Will the recent twin announcements of the Microsoft Surface tablet and Windows 8 be game changers? An early adaptor I spoke with recently was thrilled with both the Surface tablet and the new OS. Certainly Microsoft is late to the touch screen tablet game but the Windows ecosystem and user base are both huge so maybe not too late. If you're not a pioneer, I'd advise waiting on the Surface till more reports are in. It's not likely there's a big penalty for waiting three or four months but a premature wrong decision could be painful. It so often comes down to "can I run Office on my tablet" - a subject I've discussed many times before. In summary you'll never get the full Office experience on a ten inch tablet no matter who makes it.
You might want to check out this Windows 8 Cheatsheet. It's a lengthy discussion of some things you'll need to know as you switch to this significantly different version of Windows. And if you want even more information USA Today compared Lenovo and Toshiba hybrids (laptops with touch screens also called convertibles) running Windows 8 in this review.

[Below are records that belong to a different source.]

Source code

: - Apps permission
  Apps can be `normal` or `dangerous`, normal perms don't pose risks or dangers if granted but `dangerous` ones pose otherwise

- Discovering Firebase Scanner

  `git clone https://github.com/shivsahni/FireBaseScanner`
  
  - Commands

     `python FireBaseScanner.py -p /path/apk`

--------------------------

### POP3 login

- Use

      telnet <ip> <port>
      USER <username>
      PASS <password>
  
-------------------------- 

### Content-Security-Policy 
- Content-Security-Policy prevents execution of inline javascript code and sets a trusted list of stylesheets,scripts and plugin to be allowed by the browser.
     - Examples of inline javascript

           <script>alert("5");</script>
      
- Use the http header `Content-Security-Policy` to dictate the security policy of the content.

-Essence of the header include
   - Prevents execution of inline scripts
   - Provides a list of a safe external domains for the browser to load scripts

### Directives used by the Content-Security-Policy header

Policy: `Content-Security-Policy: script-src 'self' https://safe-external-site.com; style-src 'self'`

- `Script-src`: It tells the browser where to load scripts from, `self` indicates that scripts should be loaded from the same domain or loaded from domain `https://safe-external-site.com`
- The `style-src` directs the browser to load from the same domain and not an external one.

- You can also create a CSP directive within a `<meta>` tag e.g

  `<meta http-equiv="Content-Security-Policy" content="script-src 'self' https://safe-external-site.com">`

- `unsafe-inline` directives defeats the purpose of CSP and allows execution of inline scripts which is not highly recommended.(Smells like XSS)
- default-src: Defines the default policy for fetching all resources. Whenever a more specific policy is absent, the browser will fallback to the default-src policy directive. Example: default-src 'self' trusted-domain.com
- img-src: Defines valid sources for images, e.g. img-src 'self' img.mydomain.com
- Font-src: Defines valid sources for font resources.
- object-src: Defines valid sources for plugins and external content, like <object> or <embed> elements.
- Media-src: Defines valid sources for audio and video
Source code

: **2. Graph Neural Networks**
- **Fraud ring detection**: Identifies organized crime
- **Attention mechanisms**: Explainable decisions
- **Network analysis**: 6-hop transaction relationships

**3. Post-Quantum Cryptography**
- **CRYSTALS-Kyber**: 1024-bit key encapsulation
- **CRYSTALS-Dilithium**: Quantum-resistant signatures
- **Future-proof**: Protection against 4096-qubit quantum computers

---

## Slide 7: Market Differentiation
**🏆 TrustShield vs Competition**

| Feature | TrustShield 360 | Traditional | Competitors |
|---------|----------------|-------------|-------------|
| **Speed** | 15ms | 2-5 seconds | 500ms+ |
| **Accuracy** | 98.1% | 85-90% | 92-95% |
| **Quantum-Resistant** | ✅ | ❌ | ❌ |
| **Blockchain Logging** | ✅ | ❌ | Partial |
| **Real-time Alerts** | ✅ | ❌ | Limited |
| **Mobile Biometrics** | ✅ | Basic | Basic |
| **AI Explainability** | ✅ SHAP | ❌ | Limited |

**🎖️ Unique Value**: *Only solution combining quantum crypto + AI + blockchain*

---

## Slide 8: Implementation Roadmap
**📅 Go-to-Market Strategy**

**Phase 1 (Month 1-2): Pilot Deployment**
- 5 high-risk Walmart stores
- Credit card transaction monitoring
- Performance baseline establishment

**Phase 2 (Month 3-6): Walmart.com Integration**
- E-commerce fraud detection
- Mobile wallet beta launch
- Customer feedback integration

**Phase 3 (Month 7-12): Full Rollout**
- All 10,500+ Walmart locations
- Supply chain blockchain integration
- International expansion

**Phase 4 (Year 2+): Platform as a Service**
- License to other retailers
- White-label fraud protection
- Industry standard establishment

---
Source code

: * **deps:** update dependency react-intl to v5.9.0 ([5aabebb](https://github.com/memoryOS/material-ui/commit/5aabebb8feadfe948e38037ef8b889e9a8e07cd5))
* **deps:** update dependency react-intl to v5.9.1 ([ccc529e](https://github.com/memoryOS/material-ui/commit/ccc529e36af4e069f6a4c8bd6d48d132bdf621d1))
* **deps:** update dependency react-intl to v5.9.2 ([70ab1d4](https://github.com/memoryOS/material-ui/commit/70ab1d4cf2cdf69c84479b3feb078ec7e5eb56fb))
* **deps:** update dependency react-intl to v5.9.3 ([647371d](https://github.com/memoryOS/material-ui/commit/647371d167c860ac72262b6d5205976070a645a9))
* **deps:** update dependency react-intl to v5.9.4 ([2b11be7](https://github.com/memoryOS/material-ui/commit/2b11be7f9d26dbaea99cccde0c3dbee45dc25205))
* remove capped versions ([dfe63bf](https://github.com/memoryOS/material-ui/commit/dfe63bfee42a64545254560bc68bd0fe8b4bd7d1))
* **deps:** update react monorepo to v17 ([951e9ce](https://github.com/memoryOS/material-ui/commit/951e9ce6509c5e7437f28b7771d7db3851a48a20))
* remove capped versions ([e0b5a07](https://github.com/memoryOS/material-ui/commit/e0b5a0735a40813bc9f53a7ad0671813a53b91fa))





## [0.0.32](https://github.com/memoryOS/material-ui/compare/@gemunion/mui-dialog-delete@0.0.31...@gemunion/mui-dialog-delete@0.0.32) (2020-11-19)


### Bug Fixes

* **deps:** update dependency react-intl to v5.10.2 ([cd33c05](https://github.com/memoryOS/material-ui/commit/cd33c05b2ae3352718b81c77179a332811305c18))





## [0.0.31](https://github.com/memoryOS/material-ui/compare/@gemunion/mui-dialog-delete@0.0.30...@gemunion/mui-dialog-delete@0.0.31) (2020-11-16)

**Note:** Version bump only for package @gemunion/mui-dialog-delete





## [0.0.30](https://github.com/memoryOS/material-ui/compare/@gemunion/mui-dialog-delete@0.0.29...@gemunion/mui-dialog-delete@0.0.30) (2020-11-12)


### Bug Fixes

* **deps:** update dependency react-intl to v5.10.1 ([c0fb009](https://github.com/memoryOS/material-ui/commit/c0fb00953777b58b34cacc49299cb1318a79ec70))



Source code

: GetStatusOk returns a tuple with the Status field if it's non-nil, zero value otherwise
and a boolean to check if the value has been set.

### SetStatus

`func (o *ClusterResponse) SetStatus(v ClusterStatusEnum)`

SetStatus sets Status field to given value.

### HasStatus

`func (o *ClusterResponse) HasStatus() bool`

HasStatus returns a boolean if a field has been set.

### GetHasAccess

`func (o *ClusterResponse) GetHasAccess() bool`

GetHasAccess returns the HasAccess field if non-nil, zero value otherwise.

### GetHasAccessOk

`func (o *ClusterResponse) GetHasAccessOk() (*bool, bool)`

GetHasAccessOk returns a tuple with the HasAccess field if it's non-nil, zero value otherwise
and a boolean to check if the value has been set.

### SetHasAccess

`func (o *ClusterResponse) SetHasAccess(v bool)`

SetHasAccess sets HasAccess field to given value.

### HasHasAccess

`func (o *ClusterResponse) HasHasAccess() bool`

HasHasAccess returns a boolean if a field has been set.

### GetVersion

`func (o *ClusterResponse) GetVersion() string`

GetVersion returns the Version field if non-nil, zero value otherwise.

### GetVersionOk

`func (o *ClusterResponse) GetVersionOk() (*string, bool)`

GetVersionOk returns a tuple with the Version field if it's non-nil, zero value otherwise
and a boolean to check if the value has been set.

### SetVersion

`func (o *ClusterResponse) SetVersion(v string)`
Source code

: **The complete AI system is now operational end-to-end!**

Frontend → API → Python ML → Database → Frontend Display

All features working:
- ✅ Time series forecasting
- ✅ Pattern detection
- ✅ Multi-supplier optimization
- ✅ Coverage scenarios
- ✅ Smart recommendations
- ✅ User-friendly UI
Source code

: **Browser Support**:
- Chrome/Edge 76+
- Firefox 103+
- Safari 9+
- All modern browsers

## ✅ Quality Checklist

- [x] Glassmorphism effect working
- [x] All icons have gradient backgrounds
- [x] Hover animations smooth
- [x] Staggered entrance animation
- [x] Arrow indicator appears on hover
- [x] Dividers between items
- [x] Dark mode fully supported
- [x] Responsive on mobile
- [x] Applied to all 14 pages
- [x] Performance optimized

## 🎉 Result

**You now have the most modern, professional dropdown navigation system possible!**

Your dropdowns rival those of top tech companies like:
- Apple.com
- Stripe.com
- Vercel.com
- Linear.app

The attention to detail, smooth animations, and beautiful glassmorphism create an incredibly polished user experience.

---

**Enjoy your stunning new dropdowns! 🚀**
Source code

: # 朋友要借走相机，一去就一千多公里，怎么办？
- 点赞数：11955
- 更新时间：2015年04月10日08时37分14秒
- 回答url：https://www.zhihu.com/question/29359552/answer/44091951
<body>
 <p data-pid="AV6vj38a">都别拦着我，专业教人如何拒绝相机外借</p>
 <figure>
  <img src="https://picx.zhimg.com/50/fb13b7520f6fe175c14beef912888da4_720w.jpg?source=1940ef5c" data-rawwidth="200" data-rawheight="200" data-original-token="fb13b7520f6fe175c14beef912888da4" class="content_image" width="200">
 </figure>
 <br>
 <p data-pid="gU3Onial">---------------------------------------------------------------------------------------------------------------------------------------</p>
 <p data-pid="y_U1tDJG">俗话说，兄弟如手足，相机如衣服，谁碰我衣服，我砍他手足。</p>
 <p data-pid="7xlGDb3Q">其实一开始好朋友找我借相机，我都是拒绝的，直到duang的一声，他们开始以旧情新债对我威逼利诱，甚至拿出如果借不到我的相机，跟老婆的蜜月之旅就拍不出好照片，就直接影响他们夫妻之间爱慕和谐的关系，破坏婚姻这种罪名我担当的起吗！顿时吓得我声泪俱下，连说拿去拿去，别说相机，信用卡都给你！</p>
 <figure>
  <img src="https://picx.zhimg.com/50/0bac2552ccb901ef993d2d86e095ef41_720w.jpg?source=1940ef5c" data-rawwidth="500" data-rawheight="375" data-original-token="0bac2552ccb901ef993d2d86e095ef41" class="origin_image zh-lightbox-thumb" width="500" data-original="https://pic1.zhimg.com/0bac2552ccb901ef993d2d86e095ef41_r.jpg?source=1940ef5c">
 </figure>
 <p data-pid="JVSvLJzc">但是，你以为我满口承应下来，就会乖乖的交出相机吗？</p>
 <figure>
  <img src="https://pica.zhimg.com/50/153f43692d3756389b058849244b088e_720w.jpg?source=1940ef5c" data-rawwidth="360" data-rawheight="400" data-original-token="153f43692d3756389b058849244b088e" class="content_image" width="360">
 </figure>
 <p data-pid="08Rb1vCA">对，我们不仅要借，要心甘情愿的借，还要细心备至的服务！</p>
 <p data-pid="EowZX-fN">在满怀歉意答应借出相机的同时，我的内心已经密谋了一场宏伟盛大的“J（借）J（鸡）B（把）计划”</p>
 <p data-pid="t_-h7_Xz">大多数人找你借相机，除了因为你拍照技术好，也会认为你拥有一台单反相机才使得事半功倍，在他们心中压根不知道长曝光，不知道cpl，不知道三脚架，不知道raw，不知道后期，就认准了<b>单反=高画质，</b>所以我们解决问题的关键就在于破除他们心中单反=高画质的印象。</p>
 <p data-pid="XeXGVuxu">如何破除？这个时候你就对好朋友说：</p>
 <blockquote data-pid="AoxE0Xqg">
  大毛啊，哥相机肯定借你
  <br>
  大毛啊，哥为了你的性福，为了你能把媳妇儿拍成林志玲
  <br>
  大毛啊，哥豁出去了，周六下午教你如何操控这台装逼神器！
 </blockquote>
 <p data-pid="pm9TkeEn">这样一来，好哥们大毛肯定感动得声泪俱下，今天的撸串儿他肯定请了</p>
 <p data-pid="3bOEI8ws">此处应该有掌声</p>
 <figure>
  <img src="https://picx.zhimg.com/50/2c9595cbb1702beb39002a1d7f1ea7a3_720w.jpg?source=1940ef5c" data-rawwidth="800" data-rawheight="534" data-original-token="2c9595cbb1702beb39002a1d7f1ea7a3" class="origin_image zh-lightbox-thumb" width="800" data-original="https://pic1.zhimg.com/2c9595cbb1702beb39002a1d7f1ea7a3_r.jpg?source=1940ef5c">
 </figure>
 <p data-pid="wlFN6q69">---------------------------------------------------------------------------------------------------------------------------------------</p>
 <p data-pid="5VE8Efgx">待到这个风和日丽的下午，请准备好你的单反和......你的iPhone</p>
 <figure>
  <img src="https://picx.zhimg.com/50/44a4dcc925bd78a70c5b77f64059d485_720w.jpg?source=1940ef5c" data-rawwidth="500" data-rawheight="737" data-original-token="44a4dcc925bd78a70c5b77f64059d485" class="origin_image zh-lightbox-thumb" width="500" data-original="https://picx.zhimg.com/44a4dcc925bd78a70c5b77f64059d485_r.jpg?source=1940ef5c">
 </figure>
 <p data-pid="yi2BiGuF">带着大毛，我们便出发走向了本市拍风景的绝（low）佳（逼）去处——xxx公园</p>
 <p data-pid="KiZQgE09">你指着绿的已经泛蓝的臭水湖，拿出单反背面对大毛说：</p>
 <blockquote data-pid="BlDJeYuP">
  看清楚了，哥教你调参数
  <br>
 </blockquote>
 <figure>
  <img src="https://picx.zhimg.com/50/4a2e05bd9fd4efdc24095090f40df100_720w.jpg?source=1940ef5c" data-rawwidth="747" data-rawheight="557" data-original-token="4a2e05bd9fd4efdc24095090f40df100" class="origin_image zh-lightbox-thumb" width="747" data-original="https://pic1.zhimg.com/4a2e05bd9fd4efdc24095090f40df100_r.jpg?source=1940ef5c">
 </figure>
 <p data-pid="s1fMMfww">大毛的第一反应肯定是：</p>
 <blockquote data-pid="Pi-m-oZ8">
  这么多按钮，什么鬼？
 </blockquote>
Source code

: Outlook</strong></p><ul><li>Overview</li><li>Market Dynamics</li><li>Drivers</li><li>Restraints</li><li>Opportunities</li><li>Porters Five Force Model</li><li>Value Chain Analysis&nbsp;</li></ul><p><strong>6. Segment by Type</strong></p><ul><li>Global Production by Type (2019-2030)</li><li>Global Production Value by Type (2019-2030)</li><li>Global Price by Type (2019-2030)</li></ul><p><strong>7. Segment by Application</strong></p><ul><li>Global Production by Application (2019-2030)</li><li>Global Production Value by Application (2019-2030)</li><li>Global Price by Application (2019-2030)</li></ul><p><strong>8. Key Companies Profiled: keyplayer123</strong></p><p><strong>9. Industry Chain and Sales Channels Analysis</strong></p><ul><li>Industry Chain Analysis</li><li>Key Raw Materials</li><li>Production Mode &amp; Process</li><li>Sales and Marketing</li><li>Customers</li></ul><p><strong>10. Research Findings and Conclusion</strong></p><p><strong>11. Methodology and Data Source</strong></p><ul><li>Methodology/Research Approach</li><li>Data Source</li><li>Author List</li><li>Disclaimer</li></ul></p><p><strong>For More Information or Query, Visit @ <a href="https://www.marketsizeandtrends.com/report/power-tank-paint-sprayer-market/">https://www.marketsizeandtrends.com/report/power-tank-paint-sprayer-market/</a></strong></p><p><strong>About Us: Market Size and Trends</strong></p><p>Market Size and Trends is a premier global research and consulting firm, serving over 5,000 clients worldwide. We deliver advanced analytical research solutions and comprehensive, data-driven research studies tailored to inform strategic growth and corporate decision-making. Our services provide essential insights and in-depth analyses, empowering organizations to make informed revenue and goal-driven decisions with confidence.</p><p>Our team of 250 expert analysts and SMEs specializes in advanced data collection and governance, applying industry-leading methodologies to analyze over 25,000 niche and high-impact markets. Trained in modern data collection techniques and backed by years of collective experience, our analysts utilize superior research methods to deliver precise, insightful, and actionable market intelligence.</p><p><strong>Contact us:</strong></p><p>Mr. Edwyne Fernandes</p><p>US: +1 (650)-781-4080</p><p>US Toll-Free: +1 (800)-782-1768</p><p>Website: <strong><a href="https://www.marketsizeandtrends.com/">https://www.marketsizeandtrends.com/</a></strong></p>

The reviews of Windows 8 have been universally bad and sales have reportedly been slow although no official numbers have been released by Microsoft. Their stats usually refer to copies delivered to resellers - not sold to customers. It's easy to try out Win8 now since PCs are widely available at electronics stores across the country and most have touch screens as well as a variety of tablet/screen/keyboard configurations. If you absolutely need a new PC and don't find Windows 8 appealing, check with the company before you buy to see what it will take to downgrade to Windows 7. Most new Windows 8 PCs come with advertising apps (bloatware) preinstalled; for a fee you should be able to have them removed.
In many ways the Surface doesn't seem to be a real threat to Android or Apple tablets since it costs twice as much, is heavier and has half the battery life.